被災して石巻市河北町の避難所にいる親子。高橋智恵さん(右)と二男の遼君(写真:村上 昭浩、以下同)

 高橋さんは、かつて長男が高校生だった時に奨学金の案内をもらったことがあった。当時は月5000円程度を貸与されるので、利用する利点が薄いと判断し借りなかった。また、なるべく借金せずに乗り切ろうという意識があったという。

 だが、今回は状況が違う。「奨学金のことはあまり知りませんが、もし利用できる奨学金があれば検討してみたいです。ですが、高校からは特に奨学金の案内はないです」と高橋さんは話す。避難所に置かれていた奨学金案内チラシ2種類は保護者が死亡したケースが対象で、高橋さんの家族のようなケースは該当しない。

 また、避難所に暮らしているとインターネットなども自由には使えず、どのような奨学金や支援策があるか、知る手段が限られる。それ以前に、多くの被災者は生活の根底から建て直しを迫られ、子供の学費などの手当てに意識がまだ向いていない状況だ。

まだ奨学金のことを考える余裕がない

 被災地の石巻市にある宮城県立石巻高等学校は4月21日から授業を再開した。同校の吉田玲子教頭は、「学校が始まってからすぐに、保護者へ奨学金の案内プリントを渡しましたが、反応は少ないです。奨学金のシステムがよく分からないということもあるでしょうが、それ以上に、まだ保護者が奨学金のことを考える余裕がないようです。本校でも、避難所から通学し弁当が持参できず、昼食代もない生徒が20人くらいおります。奨学金を必要とする生徒は少なくないはずです」と言う。

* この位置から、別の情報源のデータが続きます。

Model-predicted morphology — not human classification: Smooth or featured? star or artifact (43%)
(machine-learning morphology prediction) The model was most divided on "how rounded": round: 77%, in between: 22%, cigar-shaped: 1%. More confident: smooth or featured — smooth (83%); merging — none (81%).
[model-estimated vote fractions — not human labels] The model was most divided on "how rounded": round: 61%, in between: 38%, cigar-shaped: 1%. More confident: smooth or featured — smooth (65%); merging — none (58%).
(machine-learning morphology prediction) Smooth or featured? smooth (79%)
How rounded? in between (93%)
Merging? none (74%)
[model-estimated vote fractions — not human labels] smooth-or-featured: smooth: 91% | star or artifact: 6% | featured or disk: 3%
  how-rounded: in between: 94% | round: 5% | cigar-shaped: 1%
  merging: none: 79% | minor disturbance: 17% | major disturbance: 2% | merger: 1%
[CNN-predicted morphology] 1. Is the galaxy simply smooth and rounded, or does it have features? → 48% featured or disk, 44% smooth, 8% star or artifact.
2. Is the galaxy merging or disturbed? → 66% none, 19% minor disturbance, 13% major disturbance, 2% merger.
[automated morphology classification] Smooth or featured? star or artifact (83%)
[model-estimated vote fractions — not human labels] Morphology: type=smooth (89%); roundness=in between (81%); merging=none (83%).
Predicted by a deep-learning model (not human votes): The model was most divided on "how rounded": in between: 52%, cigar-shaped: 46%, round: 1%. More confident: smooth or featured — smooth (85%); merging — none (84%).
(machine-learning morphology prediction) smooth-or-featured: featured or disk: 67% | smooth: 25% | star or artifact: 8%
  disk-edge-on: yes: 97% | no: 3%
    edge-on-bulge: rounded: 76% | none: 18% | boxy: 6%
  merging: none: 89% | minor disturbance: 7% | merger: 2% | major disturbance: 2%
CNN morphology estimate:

 この高校以外でも、石巻市内では昼食にも事欠く生徒が30~50人いる高校がいくつかあるという。だが、奨学金の申し込みには罹災証明や戸籍謄本などの書類が必要で、日々の暮らしに追われ時間をかけて役所に並ぶ手間暇に二の足を踏むケースも見られる。また、奨学金を借りたとしても、返す算段が立たないとあきらめてしまう保護者もいるようだ。

 「今日(5月6日)、初めて学校の諸経費についてのプリントを保護者に渡します。それをご覧になると、これから具体的に必要になる費用をお知りになると思います。その後、改めてお考えになって、もしかすると奨学金を含めたご相談が学校に寄せられるようになると思います」と吉田教頭は言う。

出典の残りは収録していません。